Diane Huot, Josiane Hamers, France H. Lemonnier, Susan Parks, Les technologies de l’information et de la communication (TIC) à l’école secondaire. Une étude longitudinale, Les Presses de l’Université Laval, Québec, 2009, 256 p.

Cette étude a été menée pendant cinq ans, à partir de 1998, par quatre chercheuses (en langues, linguistique et traduction) de l’Université Laval, dans des classes du secondaire de la région de Québec. Le contexte de la recherche était la nécessité ressentie d’intégrer les TIC dans les écoles québécoises et le lancement d’expériences concrètes (projet PROTIC en 1995) qu’il fallait évaluer précisément. Il s’agissait aussi de préciser/vérifier un certain nombre d’hypothèses formulées par des recherches antérieures.

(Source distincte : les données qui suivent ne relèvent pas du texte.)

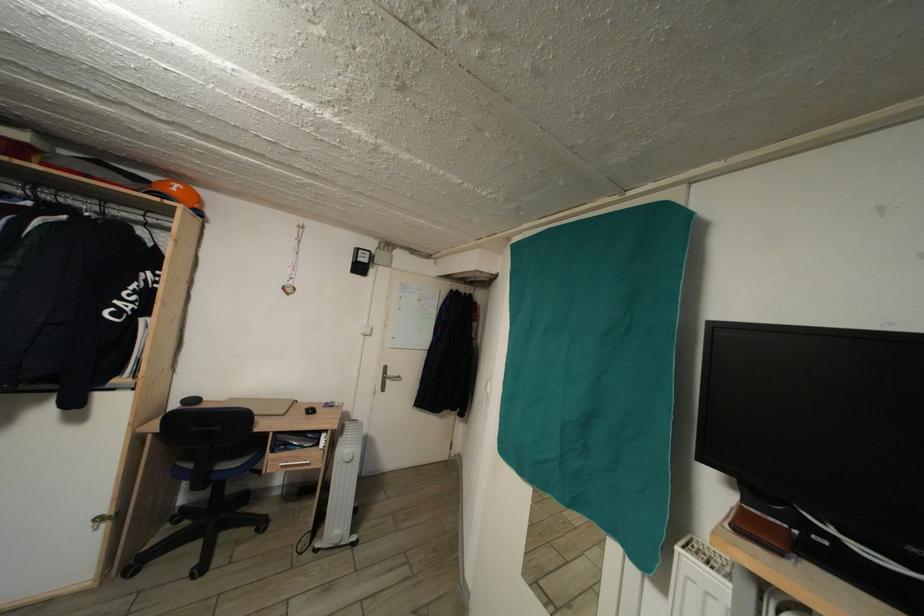
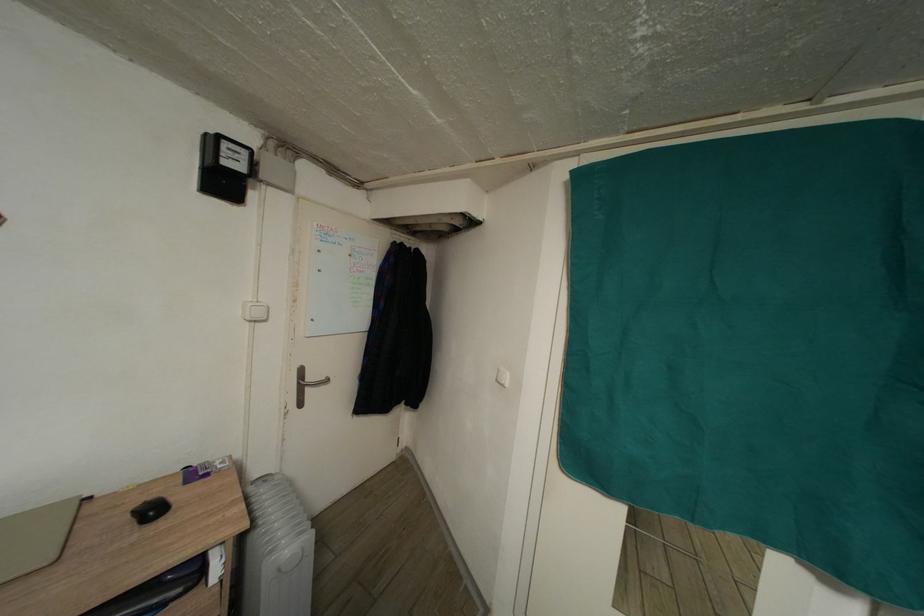
Which direction would the cameraman need to move to produce the second image?

The cameraman moved toward left, forward.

Les auteures se sont donc placées délibérément dans une démarche de recherche et pas dans l’injonction quasi miraculeuse à développer les TIC comme une sorte de Graal pédagogique : « Quoique l’avènement des TIC ait été perçu comme un moyen de révolutionner l’enseignement, des recherches plus récentes reconnaissent que l’entreprise est beaucoup plus complexe qu’on ne le croyait initialement et que celle-ci doit tenir compte de divers facteurs dont les ressources représentées par les outils TIC, les croyances pédagogiques et les compétences en TIC des enseignants ainsi que le contexte institutionnel… » (p. 18). Pour tenir compte de ces différentes interactions, elles ont inscrit leur étude dans le cadre de la théorie de l’activité et du modèle d’Engeström, qui s’avère particulièrement pertinent pour prendre en compte le rôle du contexte scolaire et les interactions entre les différentes composantes de l’activité dans l’introduction d’outils comme les TIC. En simplifiant, on pourrait dire que l’activité (dans notre cas l’apprentissage) est une structure individuelle reliant un sujet (le professeur, l’élève) à un objet (but à atteindre, tâche à accomplir, connaissance ou compétence à acquérir…) par la médiation d’outils matériels (par exemple des crayons et des papiers, un tableau, un manuel, des fiches, les TIC) et symboliques(la langue, les discours, les valeurs…). Mais cette activité est aussi sociale et historique, facilitée ou limitée par la médiation d’une communauté (la classe, l’équipe pédagogique, l’établissement scolaire, l’Éducation nationale…), dont les comportements et les actions sont guidés par des règles (au sens de règles, mais aussi de conventions, de représentations, d’attentes…) et sont liés à une division du travail (distribution des tâches, conception des rôles) au sein de la communauté. Bref il y a un système d’interactions réciproques, qui évolue constamment et est défini par Engeström comme un « appareil à dérangement et à innovation potentiels » (p. 17-18). On trouvera des présentations plus détaillées de ce modèle ici :

http://tecfa.unige.ch/guides/tie/pdf/files/innovation.pdf

et là :

http://activites.pedagogies.net/index.html

Trois thèmes ont donc été étudiés, dans le cadre de l’apprentissage du français et de l’anglais : la description du déroulement de l’intégration des TIC dans l’école secondaire ; le rôle des TIC sur la motivation et les attitudes envers l’apprentissage ; le lien entre l’utilisation des TIC et la qualité des produits d’écriture. Les élèves observés (groupes de 25 à 30 élèves) ont été exposés à l’un ou l’autre des quatre contextes ou conditions d’apprentissage suivants : une classe où l’on recourt à l’approche pédagogique par projet (APP) et où chaque élève est muni d’un ordinateur portable branché en réseau et a un accès Internet à la maison ; une classe sans APP où les élèves suivent un cours d’informatique au laboratoire d’informatique ; une classe où les élèves n’ont pas accès aux TIC et où ils suivent une APP ; une classe sans TIC ni APP.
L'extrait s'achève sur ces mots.